In [None]:
from datetime import date, datetime

import pandas as pd
from pyspark.sql import Row, SparkSession
from pyspark.sql.functions import col
from pyspark.sql.types import DoubleType, StringType, StructField, StructType

In [None]:
spark = SparkSession.builder.getOrCreate()
spark.conf.set("spark.sql.repl.eagerEval.enabled", True)
spark.conf.set("spark.sql.repl.eagerEval.maxNumRows", 5)

### reading data

In [None]:
schema = StructType(
    [
        StructField("sepal_length", DoubleType(), True),
        StructField("sepal_width", DoubleType(), True),
        StructField("petal_length", DoubleType(), True),
        StructField("petal_width", DoubleType(), True),
        StructField("species", StringType(), True),
    ]
)
df = spark.read.csv("../data/iris.csv", header=False, schema=schema)

In [None]:
df

In [None]:
df.printSchema()

In [None]:
df.columns

In [None]:
df.count()

In [None]:
df.describe()

In [None]:
df.select(df.sepal_length)

In [None]:
filtered_df = df.filter((df.sepal_length > 5) & (df.sepal_width > 3))

In [None]:
filtered_df.count()

### do the equivalent of pandas `df.value_counts()`

In [None]:
filtered_df.groupBy("species").count().orderBy("count", ascending=False)

In [None]:
df.groupBy("species").count().orderBy("count", ascending=False)

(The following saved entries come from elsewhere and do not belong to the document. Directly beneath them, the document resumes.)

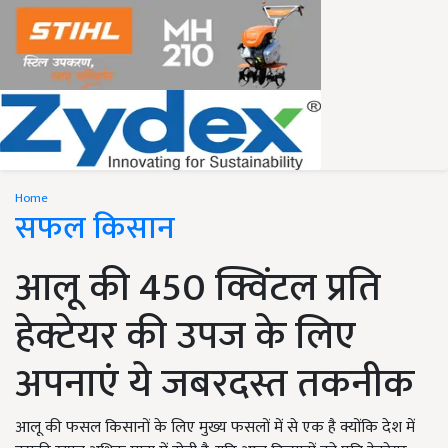
Home
सफल किसान
आलू की 450 क्विंटल प्रति
हेक्टेयर की उपज के लिए
अपनाएं ये जबरदस्त तकनीक
आलू की फसल किसानों के लिए मुख्य फसलों में से एक है क्योंकि देश में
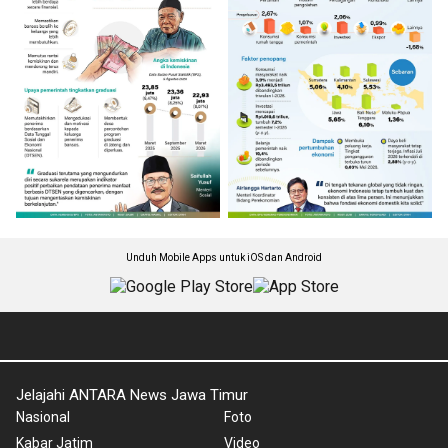
Unduh Mobile Apps untuk iOS dan Android
Jelajahi ANTARA News Jawa Timur
Nasional
Foto
Kabar Jatim
Video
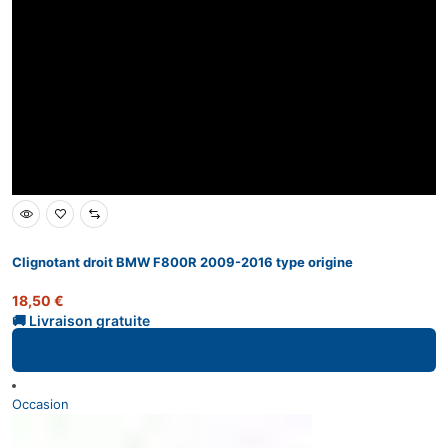
Clignotant droit BMW F800R 2009-2016 type origine
18,50
€
Ajouter au panier
Occasion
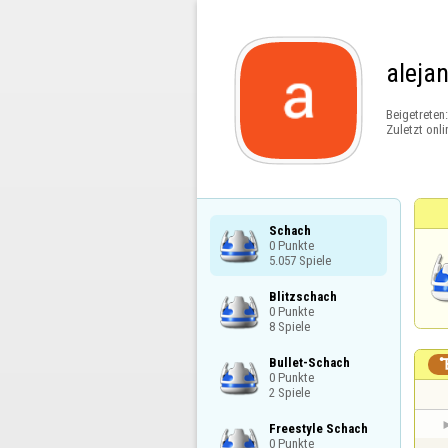
aleja
Beigetreten
Zuletzt onli
Schach

0 Punkte

5.057 Spiele
Blitzschach

0 Punkte

8 Spiele
Bullet-Schach

0 Punkte

2 Spiele
Freestyle Schach

0 Punkte
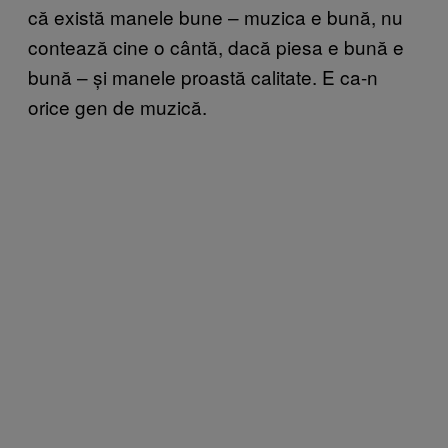
că există manele bune – muzica e bună, nu
contează cine o cântă, dacă piesa e bună e
bună – și manele proastă calitate. E ca-n
orice gen de muzică.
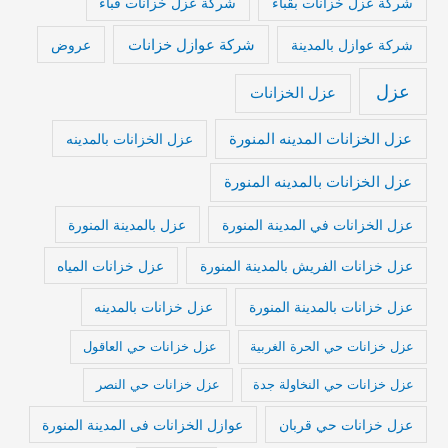
شركة عزل خزانات بقباء
شركة عزل خزانات قباء
شركة عوازل خزانات
شركة عوازل بالمدينة
عروض
عزل
عزل الخزانات
عزل الخزانات المدينه المنورة
عزل الخزانات بالمدينه
عزل الخزانات بالمدينه المنورة
عزل الخزانات في المدينة المنورة
عزل بالمدينة المنورة
عزل خزانات الفريش بالمدينة المنورة
عزل خزانات المياه
عزل خزانات بالمدينة المنورة
عزل خزانات بالمدينه
عزل خزانات حي الحرة الغربية
عزل خزانات حي العاقول
عزل خزانات حي النخاولة جدة
عزل خزانات حي النصر
عزل خزانات حي قربان
عوازل الخزانات فى المدينة المنورة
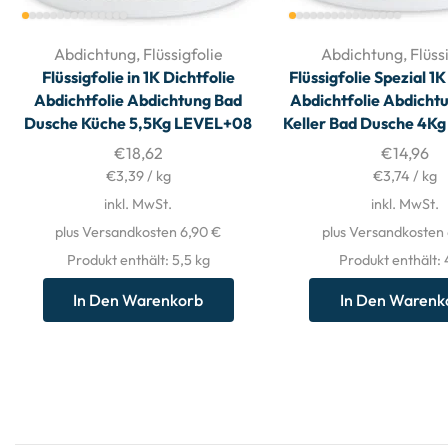
Abdichtung
,
Flüssigfolie
Abdichtung
,
Flüss
Flüssigfolie in 1K Dichtfolie
Flüssigfolie Spezial 1K
Abdichtfolie Abdichtung Bad
Abdichtfolie Abdicht
Dusche Küche 5,5Kg LEVEL+08
Keller Bad Dusche 4K
€
18,62
€
14,96
€
3,39
/
kg
€
3,74
/
kg
inkl. MwSt.
inkl. MwSt.
plus Versandkosten 6,90 €
plus Versandkosten
Produkt enthält: 5,5
kg
Produkt enthält:
In Den Warenkorb
In Den Warenk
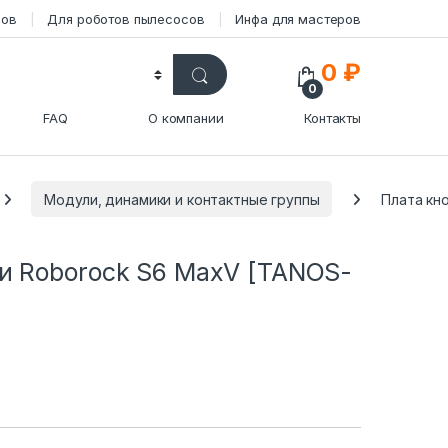
сов
Для роботов пылесосов
Инфа для мастеров
0
₽
0
FAQ
О компании
Контакты
Модули, динамики и контактные группы
Плата кн
ки Roborock S6 MaxV [TANOS-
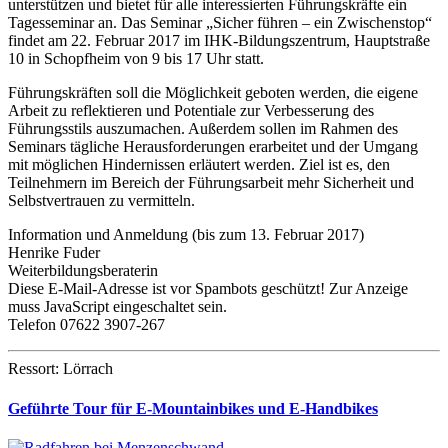
unterstützen und bietet für alle interessierten Führungskräfte ein
Tagesseminar an. Das Seminar „Sicher führen – ein Zwischenstop“
findet am 22. Februar 2017 im IHK-Bildungszentrum, Hauptstraße
10 in Schopfheim von 9 bis 17 Uhr statt.
Führungskräften soll die Möglichkeit geboten werden, die eigene
Arbeit zu reflektieren und Potentiale zur Verbesserung des
Führungsstils auszumachen. Außerdem sollen im Rahmen des
Seminars tägliche Herausforderungen erarbeitet und der Umgang
mit möglichen Hindernissen erläutert werden. Ziel ist es, den
Teilnehmern im Bereich der Führungsarbeit mehr Sicherheit und
Selbstvertrauen zu vermitteln.
Information und Anmeldung (bis zum 13. Februar 2017)
Henrike Fuder
Weiterbildungsberaterin
Diese E-Mail-Adresse ist vor Spambots geschützt! Zur Anzeige
muss JavaScript eingeschaltet sein.
Telefon 07622 3907-267
Ressort: Lörrach
Geführte Tour für E-Mountainbikes und E-Handbikes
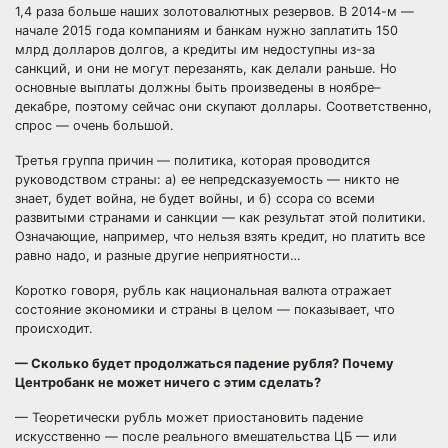
1,4 раза больше наших золотовалютных резервов. В 2014-м —
начале 2015 года компаниям и банкам нужно заплатить 150
млрд долларов долгов, а кредиты им недоступны из-за
санкций, и они не могут перезанять, как делали раньше. Но
основные выплаты должны быть произведены в ноябре–
декабре, поэтому сейчас они скупают доллары. Соответственно,
спрос — очень большой.
Третья группа причин — политика, которая проводится
руководством страны: а) ее непредсказуемость — никто не
знает, будет война, не будет войны, и б) ссора со всеми
развитыми странами и санкции — как результат этой политики.
Означающие, например, что нельзя взять кредит, но платить все
равно надо, и разные другие неприятности…
Коротко говоря, рубль как национальная валюта отражает
состояние экономики и страны в целом — показывает, что
происходит.
— Сколько будет продолжаться падение рубля? Почему
Центробанк не может ничего с этим сделать?
— Теоретически рубль может приостановить падение
искусственно — после реального вмешательства ЦБ — или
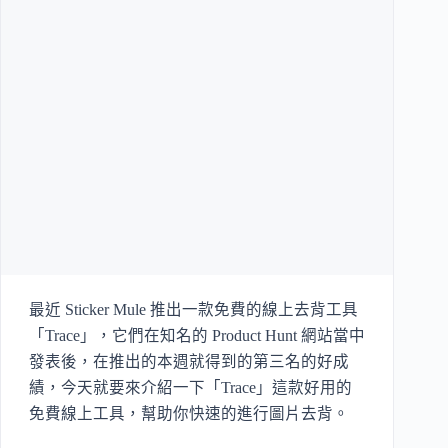
最近 Sticker Mule 推出一款免費的線上去背工具
「Trace」，它們在知名的 Product Hunt 網站當中
發表後，在推出的本週就得到的第三名的好成
績，今天就要來介紹一下「Trace」這款好用的
免費線上工具，幫助你快速的進行圖片去背。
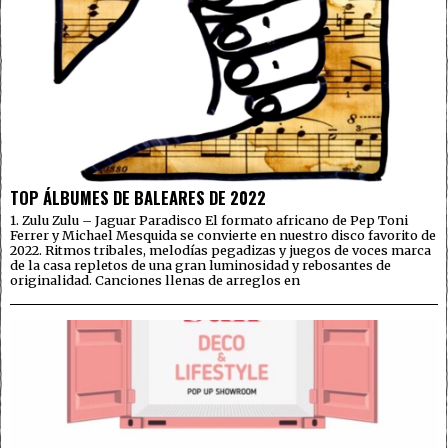
TOP ÁLBUMES DE BALEARES DE 2022
1. Zulu Zulu – Jaguar Paradisco El formato africano de Pep Toni
Ferrer y Michael Mesquida se convierte en nuestro disco favorito de
2022. Ritmos tribales, melodías pegadizas y juegos de voces marca
de la casa repletos de una gran luminosidad y rebosantes de
originalidad. Canciones llenas de arreglos en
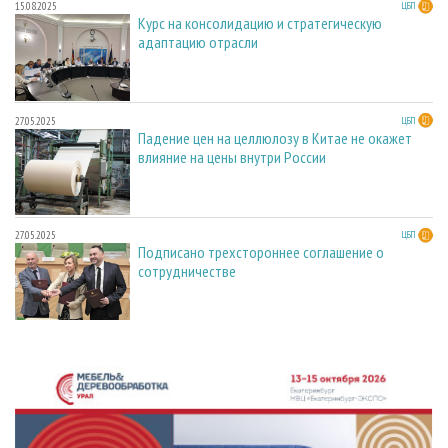
15.08.2025
ЦБП
Курс на консолидацию и стратегическую
адаптацию отрасли
27.05.2025
ЦБП
Падение цен на целлюлозу в Китае не окажет
влияние на цены внутри России
27.05.2025
ЦБП
Подписано трехстороннее соглашение о
сотрудничестве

### find the top decile petal area?

In [None]:
(
    df.withColumn("petal_area", col("petal_length") * col("petal_width"))
    .orderBy("petal_area", ascending=False)
    .show(df.count() // 10)
)

### find the top decile sepal area?

In [None]:
(
    df.withColumn("sepal_area", col("sepal_length") * col("sepal_width"))
    .orderBy("sepal_area", ascending=False)
    .show(df.count() // 10)
)